Aujourd’hui, l’industrie de l’image nous submerge de clichés qui frappent d’abord la vue pour atteindre le subconscient avant la raison. Le semblant de spontanéité de l’événement qu’elle relate, exprime souvent autant que les mots qui l’accompagnent. Nous vivons de l’image dans l’image, présente partout, du réveil au sommeil, nos rêves n’ont-ils pas leurs images?
Pour satisfaire, à la curiosité ou au titre de référence, pour la sécurité, pour l’évasion et souvent pour rien, fugitive comme les éclairs dans le désordre de notre concentration, l’image est aujourd’hui une compagne indispensable de l’information et de relation dans la vie de notre société en mouvement.
Aussitôt né, l’homme crée de façon générale des vues à la ressemblance de son décor environnant.
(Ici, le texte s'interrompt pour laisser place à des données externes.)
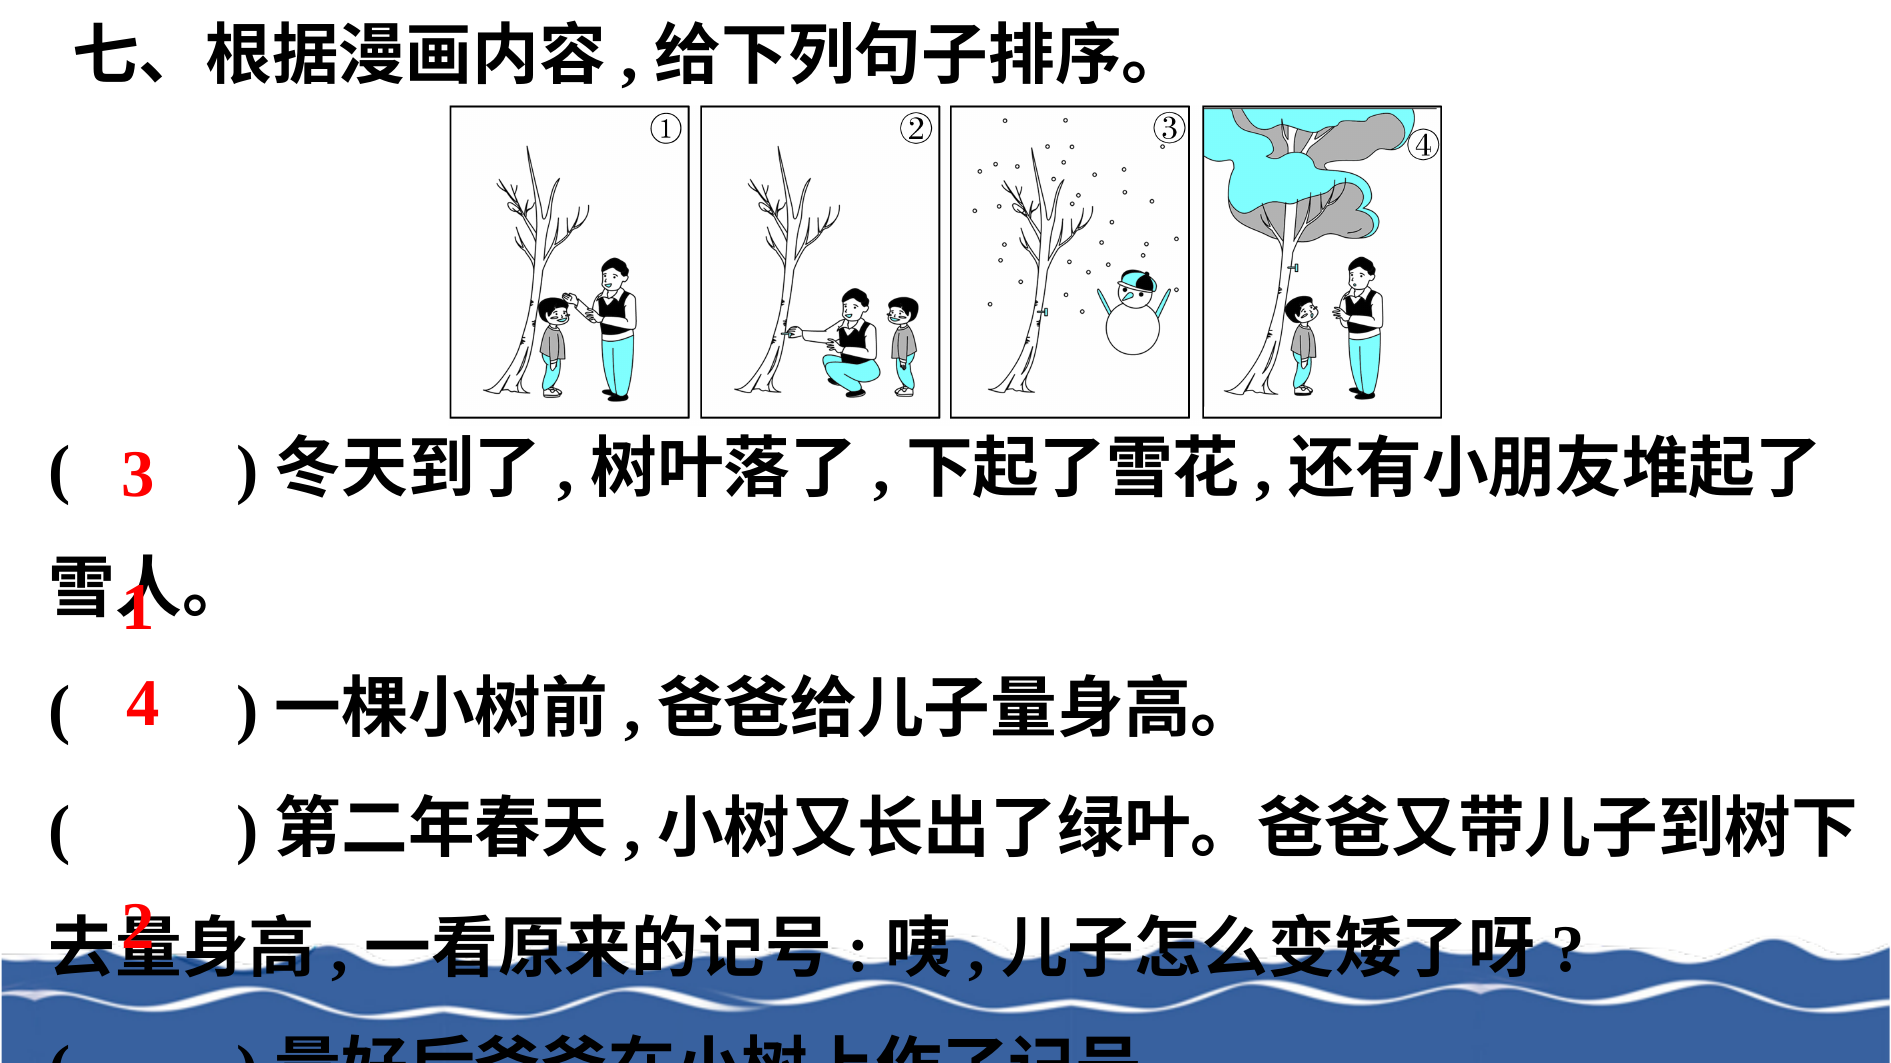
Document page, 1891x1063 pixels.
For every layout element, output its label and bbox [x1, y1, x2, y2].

picture [494, 1057, 521, 1063]
text_box [34, 0, 1891, 999]
picture [904, 1053, 913, 1063]
picture [354, 1055, 362, 1063]
picture [1, 886, 1891, 1063]
picture [561, 1057, 588, 1063]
Mais sa représentation plus ou moins exacte du visible se double de la représentation de l’invisible à la portée immédiate de ses sens, tels ses mythes, ses divinités profanes ou sacrées, ses idoles. Ainsi, il tend à fixer dans l’image l’esprit du sujet, sa personnification; image, qui elle-même le reportera vers la réalité qu’elle symbolise. Ainsi, ne cherche-til pas à perpétuer une apparence visible des symboles qu’il s’est découverts.
Pour l’artiste, il ne s’agit plus de reproduire mais de produire, dans le sens de l’innovation, du renouvellement des idées de l’homme et du monde, qui passe par une autre manière de regarder les choses. La création d’une image le fait entrer plus intimement, à des degrés différents de ses secrets, dans l’infinie palette des couleurs et des formes. L’éclatement de l’unité «formecouleur » en entités polyvalentes lui a ouvert un horizon plus vaste, dans des structures inconnues, hors de l’échelle humaine.
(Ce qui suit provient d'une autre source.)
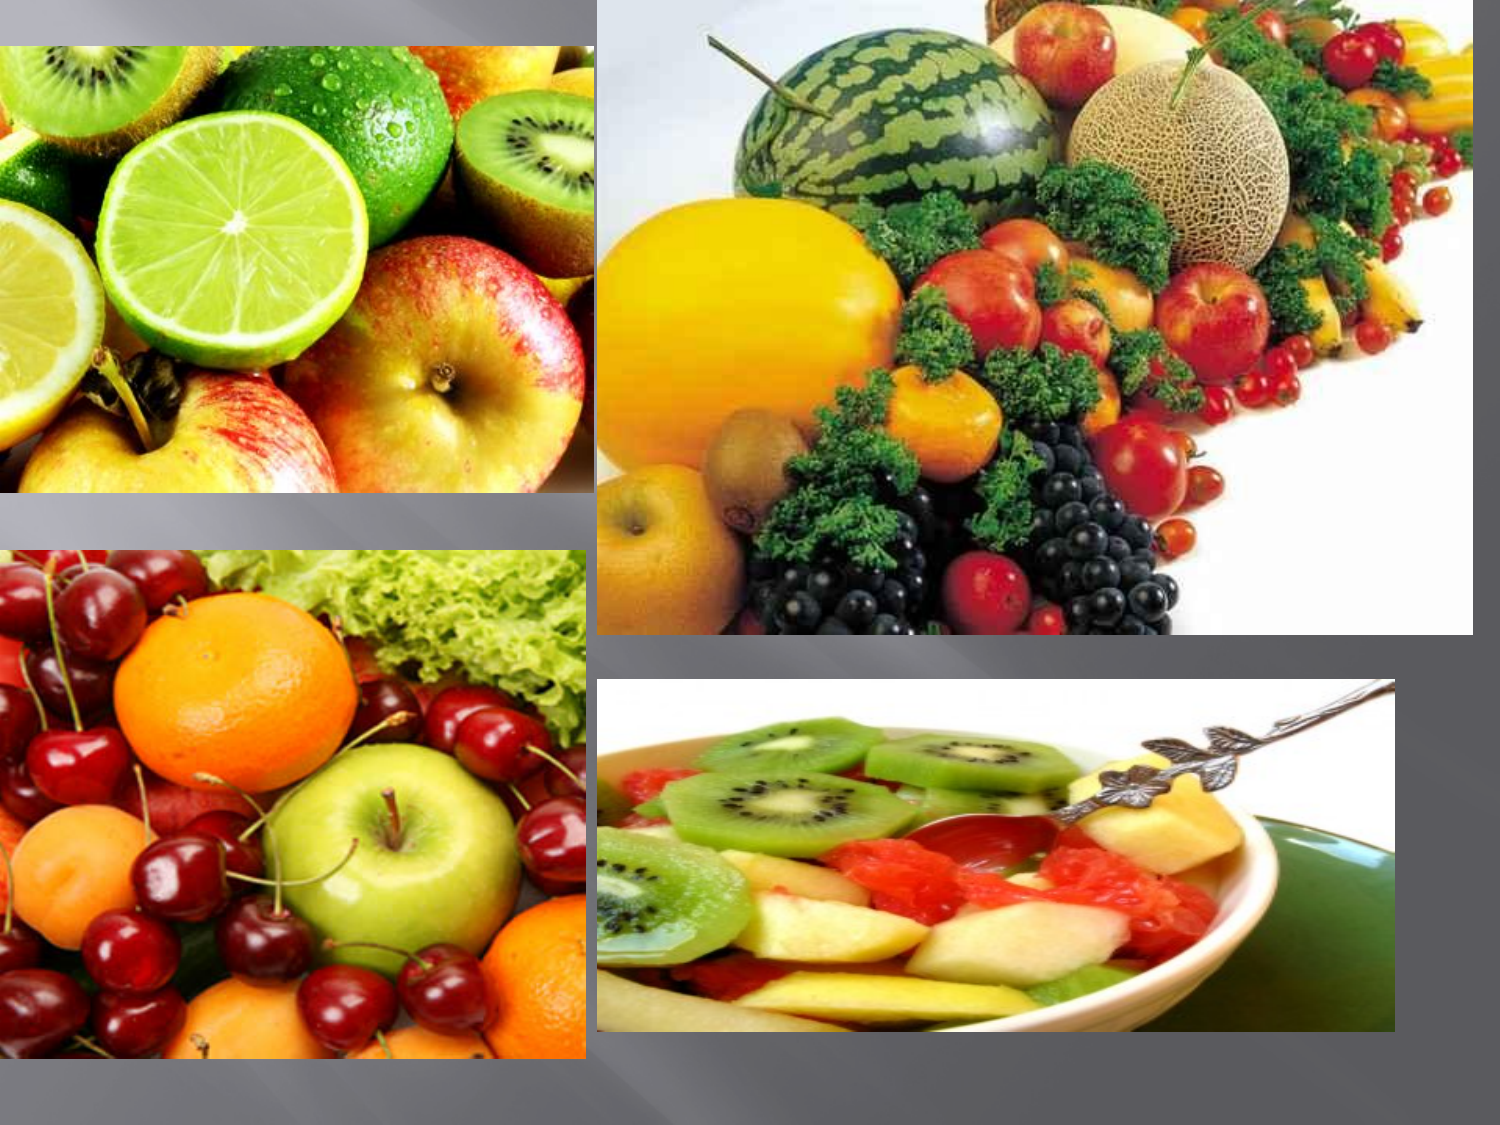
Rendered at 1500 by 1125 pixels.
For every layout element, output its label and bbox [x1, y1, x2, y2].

picture [597, 679, 1395, 1032]
picture [0, 550, 587, 1059]
picture [0, 46, 594, 493]
picture [597, 0, 1473, 635]
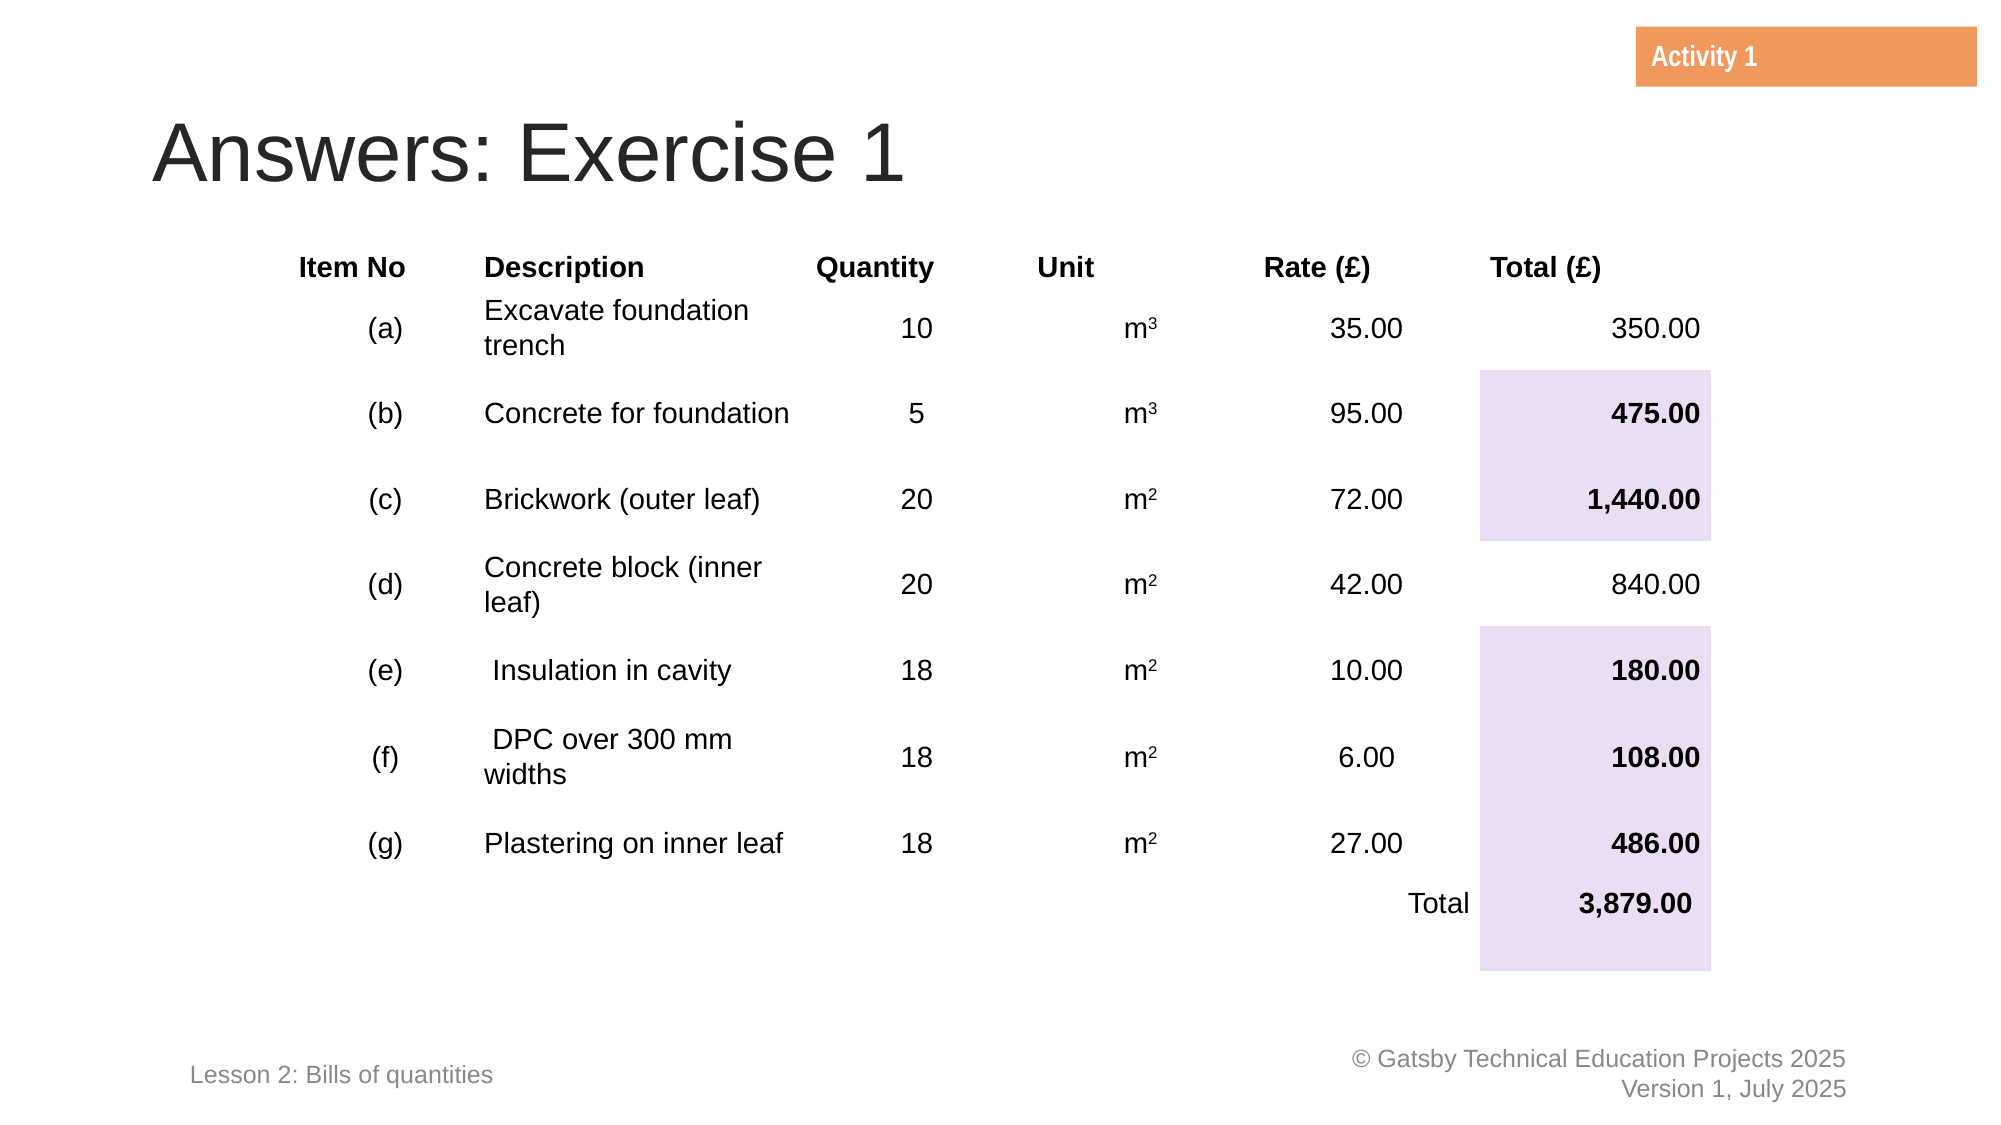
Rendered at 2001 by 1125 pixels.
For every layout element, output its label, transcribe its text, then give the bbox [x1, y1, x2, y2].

list Lesson 2: Bills of quantities [137, 1042, 829, 1103]
table_cell 10 [806, 284, 1028, 370]
table_cell Plastering on inner leaf [474, 799, 806, 885]
table_cell 5 [806, 370, 1028, 455]
table_cell 27.00 [1254, 799, 1480, 885]
table_cell m2 [1028, 799, 1254, 885]
table_cell Concrete block (inner leaf) [474, 541, 806, 626]
table_cell 18 [806, 799, 1028, 885]
table_cell 95.00 [1254, 370, 1480, 455]
table_cell 18 [806, 712, 1028, 799]
table_header Total (£) [1480, 249, 1711, 284]
table_cell 6.00 [1254, 712, 1480, 799]
table_cell 18 [806, 626, 1028, 712]
table_cell 350.00 [1480, 284, 1711, 370]
table_cell m3 [1028, 284, 1254, 370]
table_header Item No [289, 249, 474, 284]
table_cell 20 [806, 541, 1028, 626]
table_cell (c) [289, 455, 474, 541]
table_cell 72.00 [1254, 455, 1480, 541]
table_cell Brickwork (outer leaf) [474, 455, 806, 541]
table_cell 3,879.00 [1480, 885, 1711, 971]
table_cell Concrete for foundation [474, 370, 806, 455]
table_header Description [474, 249, 806, 284]
table_cell m2 [1028, 712, 1254, 799]
table_cell m3 [1028, 370, 1254, 455]
table_cell 840.00 [1480, 541, 1711, 626]
list Activity 1 [1636, 26, 1977, 87]
table_cell 108.00 [1480, 712, 1711, 799]
table_cell 20 [806, 455, 1028, 541]
table_cell 180.00 [1480, 626, 1711, 712]
table_header Unit [1028, 249, 1254, 284]
table_cell 475.00 [1480, 370, 1711, 455]
table_cell m2 [1028, 626, 1254, 712]
table_cell 1,440.00 [1480, 455, 1711, 541]
table_cell (g) [289, 799, 474, 885]
table_cell Excavate foundation trench [474, 284, 806, 370]
table_cell Total [289, 885, 1480, 971]
table_header Rate (£) [1254, 249, 1480, 284]
table_cell 42.00 [1254, 541, 1480, 626]
title Answers: Exercise 1 [137, 59, 1863, 249]
table_cell m2 [1028, 455, 1254, 541]
table_cell DPC over 300 mm widths [474, 712, 806, 799]
table_cell m2 [1028, 541, 1254, 626]
table_header Quantity [806, 249, 1028, 284]
table_cell 486.00 [1480, 799, 1711, 885]
table_cell (a) [289, 284, 474, 370]
table_cell 10.00 [1254, 626, 1480, 712]
table_cell Insulation in cavity [474, 626, 806, 712]
table_cell (d) [289, 541, 474, 626]
table_cell 35.00 [1254, 284, 1480, 370]
table_cell (f) [289, 712, 474, 799]
table_cell (e) [289, 626, 474, 712]
table_cell (b) [289, 370, 474, 455]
Sans se conformer à quelque idéalisme, les oeuvres de notre époque et leur beauté sensorielle engendrent chez l’homme les sentiments les plus divers, qui le projettent non plus devant mais en profondeur, à l’intérieur de la chose. En art, domaine toujours premier à explorer l’inconnu, les investigations de l’artiste le conduisent à prendre des libertés insoupçonnées jusqu’aux confins de l’inconcevable.
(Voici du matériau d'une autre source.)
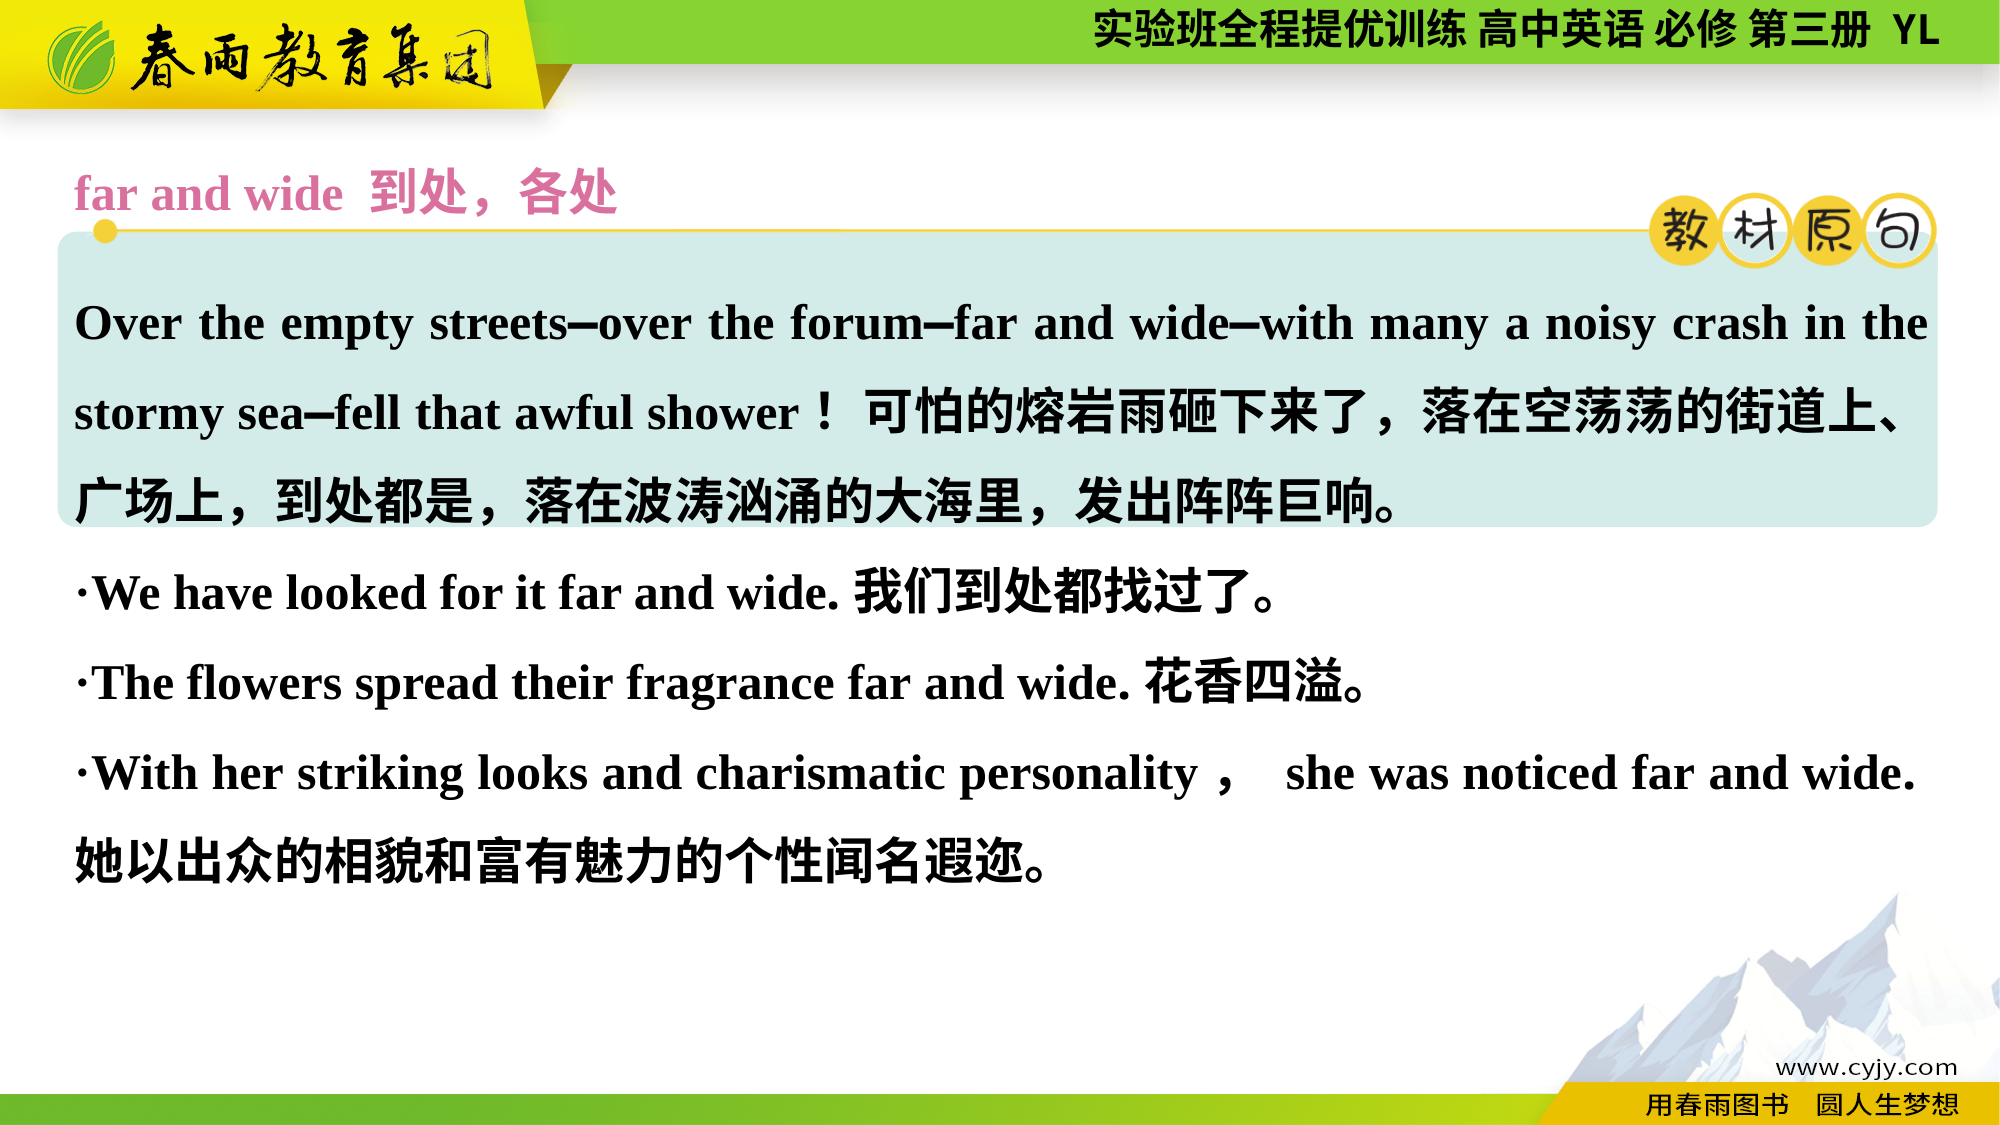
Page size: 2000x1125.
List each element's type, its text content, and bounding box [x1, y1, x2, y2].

Mon but est de donner à voir ce qui n’est pas encore révélé, d’initier tout un chacun à voir au-delà de l’étendue physique et lui offrir un espace psychique, une sorte de nouvelle genèse des choses. Dès mes débuts je me suis mis en quête d’un langage personnel. Les nombreuses expériences d’application de l’image sur du métal, tissu, roches et autres, m’ont contraint à créer des images qui correspondent aux caractéristiques des matériaux utilisés. La rencontre du musicien compositeur Luigi Nono à Venise, est à l’origine du mécanisme visuel de la troisième image (surimpression), où chaque élément n’éclate que par son contraire. Cette démarche m’a été inspirée par la similitude des fonctions de l’appareil de la prise de sons et de la prise de vues, ainsi que du travail de composition qui a suivi.
La photographie que je pratique depuis plusieurs décennies doit son origine à un ensemble de procédés appelés à l’époque «héliographie, héliogravure pour les estampes» destinés à rendre permanentes les images par des moyens autres que le dessin. Elle fut la première activité artistique qui lie le «faire et le voir», autrement dit la science et l’art. Le progrès de la science et l’évolution de la technique permettent aujourd’hui de domestiquer ses divers agents physiques et la LUMIERE, sa matière première immatérielle. Grâce aux progrès de l’enregistrement numérique et de l’impression au jet d’encres à pigments sur des supports nobles tels les papiers chiffons, l’image dite photographique, s’est refait sa place parmi les estampes. Entré dans cette nouvelle ère de la photographie et de ses multiples applications en plein épanouissement, l’artiste est l’artisan d’un patrimoine en devenir que nos suivants remonteront dans l’histoire en révisant nos valeurs.